• Russian President Vladimir Putin has presented Ukraine with a set of demands, including ceding the Donbas region, forswearing NATO membership, and barring Western troops, as conditions to end the war.
  • The demands emerged following high-level summits, including a meeting between the US and Russian presidents in Anchorage on August 15, which preceded talks between Ukrainian President Volodymyr Zelenskyy and Western leaders in Washington.
  • Ukraine has firmly rejected surrendering sovereign territory, a position backed by its Western allies, setting the stage for a prolonged diplomatic stalemate with little chance of an imminent leader-level summit.

Russian President Vladimir Putin’s terms for ending the invasion of Ukraine are now coming into sharper focus, and they amount to a fundamental reshaping of the nation’s sovereignty and future. According to people familiar with the ongoing diplomatic discussions, the Kremlin is demanding that Ukraine relinquish the entire Donbas region, formally agree never to join the NATO alliance, and permanently host no Western troops on its soil.

These conditions, which have solidified in the wake of recent summits, present a stark challenge to any near-term resolution. The high-level negotiations, which included a pivotal meeting between the US and Russian leaders in Anchorage on August 15, were followed by President Zelenskyy’s consultations in Washington. While those talks reinforced transatlantic unity behind Ukraine, they did not result in any concessions of Ukrainian territory.

The outcome has been a reinforcement of entrenched positions. Moscow has proposed continuing lower-level discussions in the so-called "Istanbul format," suggesting that any meeting between Putin and Zelenskyy would require lengthy preparations. The Kremlin has been careful not to confirm any imminent summit, a tactic analysts see as a way to prolong negotiations and shift blame for the lack of progress onto Kyiv and its Western backers.

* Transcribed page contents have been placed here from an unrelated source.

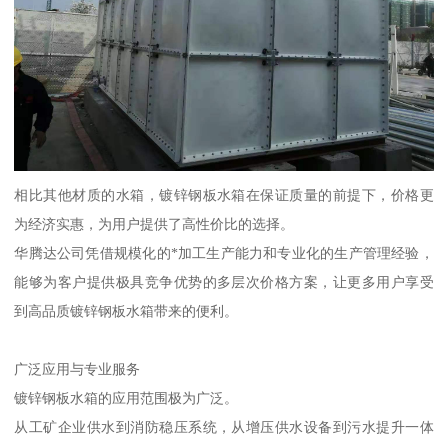
相比其他材质的水箱，镀锌钢板水箱在保证质量的前提下，价格更
为经济实惠，为用户提供了高性价比的选择。
华腾达公司凭借规模化的*加工生产能力和专业化的生产管理经验，
能够为客户提供极具竞争优势的多层次价格方案，让更多用户享受
到高品质镀锌钢板水箱带来的便利。
广泛应用与专业服务
镀锌钢板水箱的应用范围极为广泛。
从工矿企业供水到消防稳压系统，从增压供水设备到污水提升一体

For his part, President Zelenskyy remains publicly and constitutionally opposed to ceding sovereign land. "Ukraine must decide on its security and alliances independently," he has stated, a position that enjoys broad public support within the country and is backed by the US, EU, and NATO. This collective Western rejection of pressure for territorial concessions has so far kept diplomatic unity strong.

The impasse suggests a return to a prolonged stalemate. With little substantive progress on core issues like Russian troop withdrawals or humanitarian concerns, the path forward is fraught. Experts widely predict that unless Moscow moderates its maximalist demands or Ukraine’s international support wavers, the war—and the arduous negotiations surrounding it—will likely continue for the foreseeable future, with a constant risk of renewed military escalation.